● **YOUR ASSIGNMENT**
Every line from the one with "(at 0.53 8.335)" to the one with "(at -1.27 -5.715)", including those two, is to be copied exactly; all other lines of the entries below are left out.

+ + +

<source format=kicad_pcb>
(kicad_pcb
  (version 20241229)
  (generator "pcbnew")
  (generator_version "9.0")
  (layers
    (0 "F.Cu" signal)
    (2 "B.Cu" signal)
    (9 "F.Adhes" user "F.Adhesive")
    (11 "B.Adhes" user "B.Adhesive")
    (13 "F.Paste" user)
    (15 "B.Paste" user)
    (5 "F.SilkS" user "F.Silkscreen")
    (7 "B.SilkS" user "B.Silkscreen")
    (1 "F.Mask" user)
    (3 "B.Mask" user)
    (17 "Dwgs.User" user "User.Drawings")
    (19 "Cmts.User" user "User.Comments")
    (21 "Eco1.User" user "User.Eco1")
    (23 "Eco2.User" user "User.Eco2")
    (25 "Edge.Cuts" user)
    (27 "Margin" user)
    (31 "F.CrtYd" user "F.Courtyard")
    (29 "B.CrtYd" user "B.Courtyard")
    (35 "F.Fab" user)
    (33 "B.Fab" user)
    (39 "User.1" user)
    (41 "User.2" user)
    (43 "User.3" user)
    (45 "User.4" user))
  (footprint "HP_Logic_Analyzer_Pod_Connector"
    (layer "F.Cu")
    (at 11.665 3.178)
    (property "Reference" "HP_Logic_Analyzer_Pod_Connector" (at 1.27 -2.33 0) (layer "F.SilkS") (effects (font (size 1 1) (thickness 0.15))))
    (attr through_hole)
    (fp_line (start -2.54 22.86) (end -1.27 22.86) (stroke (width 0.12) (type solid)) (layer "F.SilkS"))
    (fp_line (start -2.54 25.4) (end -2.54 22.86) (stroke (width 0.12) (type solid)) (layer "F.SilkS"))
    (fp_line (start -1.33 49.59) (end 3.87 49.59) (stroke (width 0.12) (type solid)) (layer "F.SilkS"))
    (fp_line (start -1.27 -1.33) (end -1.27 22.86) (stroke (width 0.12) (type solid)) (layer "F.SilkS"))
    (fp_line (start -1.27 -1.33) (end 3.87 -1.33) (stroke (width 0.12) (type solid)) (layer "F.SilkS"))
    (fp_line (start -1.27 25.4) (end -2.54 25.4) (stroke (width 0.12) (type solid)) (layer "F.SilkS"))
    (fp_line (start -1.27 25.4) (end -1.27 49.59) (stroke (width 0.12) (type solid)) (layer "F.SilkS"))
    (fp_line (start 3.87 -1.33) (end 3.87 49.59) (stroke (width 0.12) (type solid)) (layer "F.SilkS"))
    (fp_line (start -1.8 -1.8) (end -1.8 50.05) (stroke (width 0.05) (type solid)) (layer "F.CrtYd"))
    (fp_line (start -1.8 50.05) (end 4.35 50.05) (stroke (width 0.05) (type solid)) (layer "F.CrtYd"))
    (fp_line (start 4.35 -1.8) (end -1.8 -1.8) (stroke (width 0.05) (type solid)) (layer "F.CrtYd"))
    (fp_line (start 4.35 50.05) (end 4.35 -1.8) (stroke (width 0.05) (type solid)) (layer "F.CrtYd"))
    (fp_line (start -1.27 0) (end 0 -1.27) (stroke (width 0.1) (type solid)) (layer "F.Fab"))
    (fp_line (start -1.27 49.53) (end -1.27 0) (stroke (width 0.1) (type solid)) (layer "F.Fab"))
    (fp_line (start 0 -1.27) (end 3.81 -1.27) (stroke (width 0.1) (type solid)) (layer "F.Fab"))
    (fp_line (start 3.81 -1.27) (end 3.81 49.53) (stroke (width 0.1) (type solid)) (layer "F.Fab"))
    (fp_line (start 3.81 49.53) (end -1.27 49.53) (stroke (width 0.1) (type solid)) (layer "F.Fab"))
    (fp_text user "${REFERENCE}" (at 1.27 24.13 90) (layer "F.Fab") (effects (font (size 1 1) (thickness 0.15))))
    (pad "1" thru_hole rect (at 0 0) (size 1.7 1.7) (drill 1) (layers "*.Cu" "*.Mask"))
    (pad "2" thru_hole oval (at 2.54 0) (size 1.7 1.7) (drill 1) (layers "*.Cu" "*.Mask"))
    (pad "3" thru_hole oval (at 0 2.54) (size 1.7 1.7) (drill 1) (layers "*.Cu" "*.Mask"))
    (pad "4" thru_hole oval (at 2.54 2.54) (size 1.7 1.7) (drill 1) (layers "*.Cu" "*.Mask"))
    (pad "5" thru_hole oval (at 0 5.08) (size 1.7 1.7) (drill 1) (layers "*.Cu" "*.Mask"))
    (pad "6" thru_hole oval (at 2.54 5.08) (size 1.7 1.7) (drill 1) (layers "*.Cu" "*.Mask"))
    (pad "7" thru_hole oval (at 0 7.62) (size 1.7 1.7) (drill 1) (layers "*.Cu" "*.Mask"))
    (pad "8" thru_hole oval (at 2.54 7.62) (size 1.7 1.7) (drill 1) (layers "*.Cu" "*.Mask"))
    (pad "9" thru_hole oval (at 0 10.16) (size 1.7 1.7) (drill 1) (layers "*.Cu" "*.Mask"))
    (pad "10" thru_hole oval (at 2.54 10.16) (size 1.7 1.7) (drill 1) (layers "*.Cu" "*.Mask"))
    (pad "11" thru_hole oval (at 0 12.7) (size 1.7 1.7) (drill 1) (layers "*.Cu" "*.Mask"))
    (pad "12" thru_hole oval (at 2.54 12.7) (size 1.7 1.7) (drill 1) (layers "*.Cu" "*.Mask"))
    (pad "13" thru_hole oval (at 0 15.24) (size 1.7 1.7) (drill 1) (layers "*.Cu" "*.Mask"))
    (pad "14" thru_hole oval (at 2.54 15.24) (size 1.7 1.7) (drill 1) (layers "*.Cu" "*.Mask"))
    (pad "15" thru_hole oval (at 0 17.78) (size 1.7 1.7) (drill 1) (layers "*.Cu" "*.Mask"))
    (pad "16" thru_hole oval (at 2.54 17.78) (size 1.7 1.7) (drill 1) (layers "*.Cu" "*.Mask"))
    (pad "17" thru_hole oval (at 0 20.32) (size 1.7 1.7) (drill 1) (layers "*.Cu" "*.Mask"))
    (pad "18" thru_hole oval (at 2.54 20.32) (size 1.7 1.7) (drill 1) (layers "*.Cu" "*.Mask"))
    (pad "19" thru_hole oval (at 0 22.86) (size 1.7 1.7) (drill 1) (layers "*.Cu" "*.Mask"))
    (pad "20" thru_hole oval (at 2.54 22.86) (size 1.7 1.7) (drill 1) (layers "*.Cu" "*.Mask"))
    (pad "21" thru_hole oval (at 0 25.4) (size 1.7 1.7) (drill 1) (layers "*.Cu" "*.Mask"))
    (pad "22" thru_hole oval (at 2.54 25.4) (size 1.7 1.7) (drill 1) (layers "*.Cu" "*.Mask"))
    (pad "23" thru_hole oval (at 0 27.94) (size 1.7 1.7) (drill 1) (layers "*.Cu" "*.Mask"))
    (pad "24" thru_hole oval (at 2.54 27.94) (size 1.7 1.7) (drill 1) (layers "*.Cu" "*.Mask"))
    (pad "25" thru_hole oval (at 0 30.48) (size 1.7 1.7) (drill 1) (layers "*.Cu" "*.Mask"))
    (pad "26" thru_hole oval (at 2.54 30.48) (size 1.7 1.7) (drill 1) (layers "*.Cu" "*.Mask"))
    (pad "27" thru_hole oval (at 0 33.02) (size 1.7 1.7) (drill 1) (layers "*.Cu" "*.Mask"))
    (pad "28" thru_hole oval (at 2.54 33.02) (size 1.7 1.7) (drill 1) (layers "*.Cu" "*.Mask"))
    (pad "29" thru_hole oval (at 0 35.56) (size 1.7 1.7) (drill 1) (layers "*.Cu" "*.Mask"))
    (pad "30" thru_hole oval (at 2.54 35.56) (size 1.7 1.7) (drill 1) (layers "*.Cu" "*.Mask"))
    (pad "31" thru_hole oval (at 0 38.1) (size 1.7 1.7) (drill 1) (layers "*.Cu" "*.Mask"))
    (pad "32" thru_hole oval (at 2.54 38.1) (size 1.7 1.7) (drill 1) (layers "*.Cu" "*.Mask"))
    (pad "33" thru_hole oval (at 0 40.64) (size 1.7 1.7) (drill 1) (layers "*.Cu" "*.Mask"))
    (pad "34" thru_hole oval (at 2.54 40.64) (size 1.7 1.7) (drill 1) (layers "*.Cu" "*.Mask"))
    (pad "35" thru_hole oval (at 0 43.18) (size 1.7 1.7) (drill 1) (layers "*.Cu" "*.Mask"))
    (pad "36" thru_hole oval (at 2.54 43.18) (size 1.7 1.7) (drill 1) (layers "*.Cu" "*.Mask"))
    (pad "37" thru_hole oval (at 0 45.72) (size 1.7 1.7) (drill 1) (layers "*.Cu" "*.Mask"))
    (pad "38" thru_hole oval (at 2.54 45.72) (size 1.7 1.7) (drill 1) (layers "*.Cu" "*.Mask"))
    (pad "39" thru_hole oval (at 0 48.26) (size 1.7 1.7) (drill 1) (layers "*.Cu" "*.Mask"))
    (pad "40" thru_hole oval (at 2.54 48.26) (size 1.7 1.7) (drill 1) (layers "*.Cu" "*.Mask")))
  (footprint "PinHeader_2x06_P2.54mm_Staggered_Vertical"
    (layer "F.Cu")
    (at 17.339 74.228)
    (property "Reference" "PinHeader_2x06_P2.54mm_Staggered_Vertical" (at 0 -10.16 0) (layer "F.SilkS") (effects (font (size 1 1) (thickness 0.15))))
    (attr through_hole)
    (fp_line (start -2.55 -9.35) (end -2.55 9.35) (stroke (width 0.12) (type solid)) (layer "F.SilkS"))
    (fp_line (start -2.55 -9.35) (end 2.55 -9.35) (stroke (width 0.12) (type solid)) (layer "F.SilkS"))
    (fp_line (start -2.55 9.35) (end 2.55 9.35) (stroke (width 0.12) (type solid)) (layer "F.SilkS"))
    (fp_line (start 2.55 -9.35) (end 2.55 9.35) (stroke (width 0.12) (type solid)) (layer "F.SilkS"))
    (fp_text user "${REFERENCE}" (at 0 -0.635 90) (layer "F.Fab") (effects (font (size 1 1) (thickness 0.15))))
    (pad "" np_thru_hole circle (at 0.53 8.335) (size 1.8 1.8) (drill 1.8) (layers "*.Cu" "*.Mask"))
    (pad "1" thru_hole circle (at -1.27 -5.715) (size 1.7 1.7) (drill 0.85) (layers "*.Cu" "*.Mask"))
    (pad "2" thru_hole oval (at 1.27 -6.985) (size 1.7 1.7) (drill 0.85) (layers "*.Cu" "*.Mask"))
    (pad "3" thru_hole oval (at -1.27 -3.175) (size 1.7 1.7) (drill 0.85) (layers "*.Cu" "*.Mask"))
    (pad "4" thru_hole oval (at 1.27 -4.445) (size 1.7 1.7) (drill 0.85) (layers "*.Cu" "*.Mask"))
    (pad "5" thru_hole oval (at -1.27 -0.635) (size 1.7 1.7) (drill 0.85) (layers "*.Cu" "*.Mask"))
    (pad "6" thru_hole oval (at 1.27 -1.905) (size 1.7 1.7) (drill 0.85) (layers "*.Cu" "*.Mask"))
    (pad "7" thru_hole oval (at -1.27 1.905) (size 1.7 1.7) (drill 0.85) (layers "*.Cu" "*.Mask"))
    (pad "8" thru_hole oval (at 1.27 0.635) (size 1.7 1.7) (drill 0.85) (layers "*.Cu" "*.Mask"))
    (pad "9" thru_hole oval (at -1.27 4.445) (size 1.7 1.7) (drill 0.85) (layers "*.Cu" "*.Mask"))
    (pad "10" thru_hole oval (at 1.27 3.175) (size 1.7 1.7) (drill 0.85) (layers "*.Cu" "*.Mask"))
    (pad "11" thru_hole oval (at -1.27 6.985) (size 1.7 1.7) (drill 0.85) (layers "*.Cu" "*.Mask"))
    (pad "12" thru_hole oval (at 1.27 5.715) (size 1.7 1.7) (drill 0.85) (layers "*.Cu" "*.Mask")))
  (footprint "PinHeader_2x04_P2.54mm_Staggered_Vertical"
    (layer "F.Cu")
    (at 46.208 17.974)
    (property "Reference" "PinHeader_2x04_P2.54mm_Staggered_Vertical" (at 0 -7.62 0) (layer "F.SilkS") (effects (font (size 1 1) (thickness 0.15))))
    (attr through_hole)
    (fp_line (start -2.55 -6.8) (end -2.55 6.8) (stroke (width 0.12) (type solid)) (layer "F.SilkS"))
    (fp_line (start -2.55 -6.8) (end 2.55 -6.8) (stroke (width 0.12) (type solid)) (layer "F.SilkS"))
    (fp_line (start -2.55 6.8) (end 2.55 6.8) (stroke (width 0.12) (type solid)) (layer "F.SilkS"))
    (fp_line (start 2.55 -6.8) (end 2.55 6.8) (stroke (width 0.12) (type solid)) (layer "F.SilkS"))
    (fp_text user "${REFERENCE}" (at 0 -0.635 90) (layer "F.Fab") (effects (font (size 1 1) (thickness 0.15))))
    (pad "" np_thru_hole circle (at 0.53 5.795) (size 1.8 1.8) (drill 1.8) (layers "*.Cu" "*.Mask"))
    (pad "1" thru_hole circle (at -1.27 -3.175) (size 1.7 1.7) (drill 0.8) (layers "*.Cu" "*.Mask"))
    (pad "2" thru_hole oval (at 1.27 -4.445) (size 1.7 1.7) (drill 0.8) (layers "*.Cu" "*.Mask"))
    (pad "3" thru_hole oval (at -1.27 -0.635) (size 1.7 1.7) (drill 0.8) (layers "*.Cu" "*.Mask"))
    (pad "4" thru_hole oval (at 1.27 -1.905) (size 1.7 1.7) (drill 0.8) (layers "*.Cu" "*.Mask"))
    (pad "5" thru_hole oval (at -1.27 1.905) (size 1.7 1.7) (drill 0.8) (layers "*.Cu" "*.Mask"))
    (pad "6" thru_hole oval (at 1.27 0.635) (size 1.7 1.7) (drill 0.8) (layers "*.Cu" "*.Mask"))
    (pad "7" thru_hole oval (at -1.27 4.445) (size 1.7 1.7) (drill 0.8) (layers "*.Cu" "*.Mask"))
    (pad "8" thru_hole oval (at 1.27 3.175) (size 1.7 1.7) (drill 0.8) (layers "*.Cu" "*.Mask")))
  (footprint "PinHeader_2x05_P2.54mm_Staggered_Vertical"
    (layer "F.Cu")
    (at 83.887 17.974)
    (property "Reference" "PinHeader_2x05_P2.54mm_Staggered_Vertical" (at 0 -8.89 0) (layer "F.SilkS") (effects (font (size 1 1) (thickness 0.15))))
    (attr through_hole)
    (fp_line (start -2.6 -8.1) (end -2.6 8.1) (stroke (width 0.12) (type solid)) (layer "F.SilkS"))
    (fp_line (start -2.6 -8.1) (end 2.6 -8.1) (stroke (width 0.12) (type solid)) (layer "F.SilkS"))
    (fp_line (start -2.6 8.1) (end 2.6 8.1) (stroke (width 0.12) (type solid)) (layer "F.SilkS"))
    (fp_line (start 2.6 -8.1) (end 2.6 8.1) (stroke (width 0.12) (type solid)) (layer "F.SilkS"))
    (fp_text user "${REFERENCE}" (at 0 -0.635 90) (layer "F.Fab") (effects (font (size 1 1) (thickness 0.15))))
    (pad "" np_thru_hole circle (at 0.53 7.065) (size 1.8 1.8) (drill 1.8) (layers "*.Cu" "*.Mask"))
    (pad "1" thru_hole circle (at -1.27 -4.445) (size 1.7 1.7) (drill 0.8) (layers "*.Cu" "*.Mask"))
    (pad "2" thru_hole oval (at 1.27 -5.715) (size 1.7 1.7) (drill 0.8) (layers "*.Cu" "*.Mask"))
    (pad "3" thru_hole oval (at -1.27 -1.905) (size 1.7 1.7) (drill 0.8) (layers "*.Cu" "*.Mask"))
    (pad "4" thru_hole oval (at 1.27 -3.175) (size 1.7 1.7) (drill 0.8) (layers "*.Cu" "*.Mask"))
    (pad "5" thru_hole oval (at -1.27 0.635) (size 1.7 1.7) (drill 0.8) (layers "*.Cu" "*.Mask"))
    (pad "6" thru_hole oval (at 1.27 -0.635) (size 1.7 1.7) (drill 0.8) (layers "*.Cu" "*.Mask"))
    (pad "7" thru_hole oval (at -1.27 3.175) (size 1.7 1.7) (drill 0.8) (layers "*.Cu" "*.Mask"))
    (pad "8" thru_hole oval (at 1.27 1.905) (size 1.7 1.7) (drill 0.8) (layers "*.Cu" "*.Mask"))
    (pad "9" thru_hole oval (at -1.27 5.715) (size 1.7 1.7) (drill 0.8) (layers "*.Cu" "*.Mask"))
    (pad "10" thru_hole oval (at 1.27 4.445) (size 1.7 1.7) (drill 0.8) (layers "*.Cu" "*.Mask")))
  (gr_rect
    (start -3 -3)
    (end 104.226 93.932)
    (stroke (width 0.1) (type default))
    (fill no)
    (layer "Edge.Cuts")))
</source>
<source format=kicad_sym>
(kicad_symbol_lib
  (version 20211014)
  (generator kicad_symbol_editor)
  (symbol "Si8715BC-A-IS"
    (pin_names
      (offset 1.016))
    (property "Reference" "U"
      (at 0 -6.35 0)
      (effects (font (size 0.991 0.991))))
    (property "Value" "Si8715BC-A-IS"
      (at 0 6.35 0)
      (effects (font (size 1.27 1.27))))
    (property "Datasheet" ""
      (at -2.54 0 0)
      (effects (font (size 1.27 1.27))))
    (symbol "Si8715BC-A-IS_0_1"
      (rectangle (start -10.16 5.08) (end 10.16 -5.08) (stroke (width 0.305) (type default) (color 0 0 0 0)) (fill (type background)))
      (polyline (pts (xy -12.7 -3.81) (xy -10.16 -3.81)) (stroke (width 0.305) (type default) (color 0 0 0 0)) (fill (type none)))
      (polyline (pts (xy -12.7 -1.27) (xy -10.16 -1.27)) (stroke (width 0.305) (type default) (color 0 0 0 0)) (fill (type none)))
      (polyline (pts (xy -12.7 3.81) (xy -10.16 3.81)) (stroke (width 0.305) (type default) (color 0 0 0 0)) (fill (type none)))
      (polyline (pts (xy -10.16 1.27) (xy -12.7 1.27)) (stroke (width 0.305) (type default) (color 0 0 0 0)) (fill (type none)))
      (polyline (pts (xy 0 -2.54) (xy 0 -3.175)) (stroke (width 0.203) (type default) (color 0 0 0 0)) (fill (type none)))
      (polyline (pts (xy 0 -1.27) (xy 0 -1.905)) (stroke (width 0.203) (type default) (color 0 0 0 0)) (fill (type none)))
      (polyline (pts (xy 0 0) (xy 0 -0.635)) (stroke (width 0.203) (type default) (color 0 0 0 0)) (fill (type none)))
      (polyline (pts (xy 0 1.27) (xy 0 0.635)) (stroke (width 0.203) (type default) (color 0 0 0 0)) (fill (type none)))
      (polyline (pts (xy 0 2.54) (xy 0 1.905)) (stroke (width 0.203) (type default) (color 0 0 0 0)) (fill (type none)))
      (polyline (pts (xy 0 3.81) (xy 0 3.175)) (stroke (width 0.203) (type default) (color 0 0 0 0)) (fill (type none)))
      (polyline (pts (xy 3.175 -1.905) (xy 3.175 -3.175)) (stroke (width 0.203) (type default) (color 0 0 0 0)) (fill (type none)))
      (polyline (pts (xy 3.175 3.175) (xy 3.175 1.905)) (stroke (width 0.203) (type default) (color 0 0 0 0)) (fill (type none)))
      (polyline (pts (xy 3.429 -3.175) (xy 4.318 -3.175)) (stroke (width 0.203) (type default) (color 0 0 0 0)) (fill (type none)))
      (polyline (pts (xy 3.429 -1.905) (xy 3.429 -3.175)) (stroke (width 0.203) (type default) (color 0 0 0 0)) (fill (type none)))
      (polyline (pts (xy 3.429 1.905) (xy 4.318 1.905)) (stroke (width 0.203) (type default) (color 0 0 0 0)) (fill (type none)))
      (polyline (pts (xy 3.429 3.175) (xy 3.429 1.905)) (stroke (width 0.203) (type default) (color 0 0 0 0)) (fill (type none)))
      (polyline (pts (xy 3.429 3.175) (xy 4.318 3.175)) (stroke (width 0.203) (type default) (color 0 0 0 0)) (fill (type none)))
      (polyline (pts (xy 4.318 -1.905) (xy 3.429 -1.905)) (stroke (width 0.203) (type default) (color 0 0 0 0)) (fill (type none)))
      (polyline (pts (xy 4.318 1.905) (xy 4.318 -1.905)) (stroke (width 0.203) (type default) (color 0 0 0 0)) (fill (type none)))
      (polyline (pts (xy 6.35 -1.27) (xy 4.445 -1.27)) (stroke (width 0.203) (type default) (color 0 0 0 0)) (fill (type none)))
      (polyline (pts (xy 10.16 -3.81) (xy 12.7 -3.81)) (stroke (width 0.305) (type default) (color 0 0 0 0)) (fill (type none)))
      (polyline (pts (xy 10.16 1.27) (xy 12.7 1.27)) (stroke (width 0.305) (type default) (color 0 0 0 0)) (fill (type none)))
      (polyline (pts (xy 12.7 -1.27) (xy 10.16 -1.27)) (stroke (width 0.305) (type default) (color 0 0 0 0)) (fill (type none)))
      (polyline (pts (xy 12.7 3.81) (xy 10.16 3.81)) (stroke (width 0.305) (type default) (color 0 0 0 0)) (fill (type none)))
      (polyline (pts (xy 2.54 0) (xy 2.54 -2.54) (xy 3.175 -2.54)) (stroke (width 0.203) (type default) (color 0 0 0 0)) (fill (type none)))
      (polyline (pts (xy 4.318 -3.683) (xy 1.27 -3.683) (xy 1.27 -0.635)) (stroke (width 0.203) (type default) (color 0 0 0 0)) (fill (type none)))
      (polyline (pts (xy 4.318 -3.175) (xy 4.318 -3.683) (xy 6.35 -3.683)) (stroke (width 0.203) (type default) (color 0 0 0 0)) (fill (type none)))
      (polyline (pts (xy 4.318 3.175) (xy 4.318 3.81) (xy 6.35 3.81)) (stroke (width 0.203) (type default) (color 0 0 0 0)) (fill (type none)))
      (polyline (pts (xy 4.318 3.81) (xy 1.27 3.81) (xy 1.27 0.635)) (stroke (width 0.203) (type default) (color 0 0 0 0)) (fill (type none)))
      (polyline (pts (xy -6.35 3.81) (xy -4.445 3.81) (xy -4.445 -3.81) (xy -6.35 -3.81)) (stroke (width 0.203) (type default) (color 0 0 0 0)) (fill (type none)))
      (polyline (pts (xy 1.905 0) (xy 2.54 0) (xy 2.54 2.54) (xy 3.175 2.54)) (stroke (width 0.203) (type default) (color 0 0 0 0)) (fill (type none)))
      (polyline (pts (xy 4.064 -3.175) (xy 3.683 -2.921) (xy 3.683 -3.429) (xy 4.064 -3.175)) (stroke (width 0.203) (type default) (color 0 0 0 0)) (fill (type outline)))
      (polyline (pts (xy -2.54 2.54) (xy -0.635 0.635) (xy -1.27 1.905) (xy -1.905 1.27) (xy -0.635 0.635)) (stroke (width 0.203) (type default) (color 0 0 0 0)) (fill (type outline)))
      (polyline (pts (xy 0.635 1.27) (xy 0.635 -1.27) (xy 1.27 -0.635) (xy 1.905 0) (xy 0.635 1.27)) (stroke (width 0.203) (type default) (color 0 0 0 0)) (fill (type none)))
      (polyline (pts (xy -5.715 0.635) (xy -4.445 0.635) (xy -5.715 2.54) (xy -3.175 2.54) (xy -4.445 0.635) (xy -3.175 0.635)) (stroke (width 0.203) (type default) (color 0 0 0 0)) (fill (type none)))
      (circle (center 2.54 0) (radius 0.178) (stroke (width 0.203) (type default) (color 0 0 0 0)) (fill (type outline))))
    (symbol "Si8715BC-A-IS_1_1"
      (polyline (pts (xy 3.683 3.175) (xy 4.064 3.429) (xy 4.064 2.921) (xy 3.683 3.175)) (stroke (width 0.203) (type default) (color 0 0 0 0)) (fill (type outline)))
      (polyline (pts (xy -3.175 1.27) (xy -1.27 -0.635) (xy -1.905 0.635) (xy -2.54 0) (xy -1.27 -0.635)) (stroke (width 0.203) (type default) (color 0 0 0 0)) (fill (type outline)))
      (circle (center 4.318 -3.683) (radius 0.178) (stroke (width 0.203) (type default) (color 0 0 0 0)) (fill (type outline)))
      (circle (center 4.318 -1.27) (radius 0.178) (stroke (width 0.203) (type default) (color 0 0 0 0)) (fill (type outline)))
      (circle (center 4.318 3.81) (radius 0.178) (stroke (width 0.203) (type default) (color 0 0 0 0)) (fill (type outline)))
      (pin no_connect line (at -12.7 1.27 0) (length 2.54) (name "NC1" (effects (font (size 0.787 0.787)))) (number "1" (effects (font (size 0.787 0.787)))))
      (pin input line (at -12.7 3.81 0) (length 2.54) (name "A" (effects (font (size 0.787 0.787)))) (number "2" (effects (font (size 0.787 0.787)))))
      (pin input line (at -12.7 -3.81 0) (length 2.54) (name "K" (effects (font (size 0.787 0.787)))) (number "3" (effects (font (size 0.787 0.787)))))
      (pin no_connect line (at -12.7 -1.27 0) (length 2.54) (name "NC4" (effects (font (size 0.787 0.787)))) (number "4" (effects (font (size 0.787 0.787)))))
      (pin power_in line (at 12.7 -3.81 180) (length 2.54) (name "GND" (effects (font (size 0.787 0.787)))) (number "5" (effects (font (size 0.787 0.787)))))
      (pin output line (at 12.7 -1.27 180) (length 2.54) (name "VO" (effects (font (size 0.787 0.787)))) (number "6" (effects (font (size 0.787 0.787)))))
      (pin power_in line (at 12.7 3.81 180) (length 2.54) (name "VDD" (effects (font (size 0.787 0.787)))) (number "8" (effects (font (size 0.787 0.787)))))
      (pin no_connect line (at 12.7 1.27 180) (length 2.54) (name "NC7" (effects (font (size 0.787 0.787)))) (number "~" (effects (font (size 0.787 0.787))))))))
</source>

+ + +

● **FINISHED TASK**
    (pad "" np_thru_hole circle (at 0.53 8.335) (size 1.8 1.8) (drill 1.8) (layers "*.Cu" "*.Mask"))
    (pad "1" thru_hole circle (at -1.27 -5.715) (size 1.7 1.7) (drill 0.85) (layers "*.Cu" "*.Mask"))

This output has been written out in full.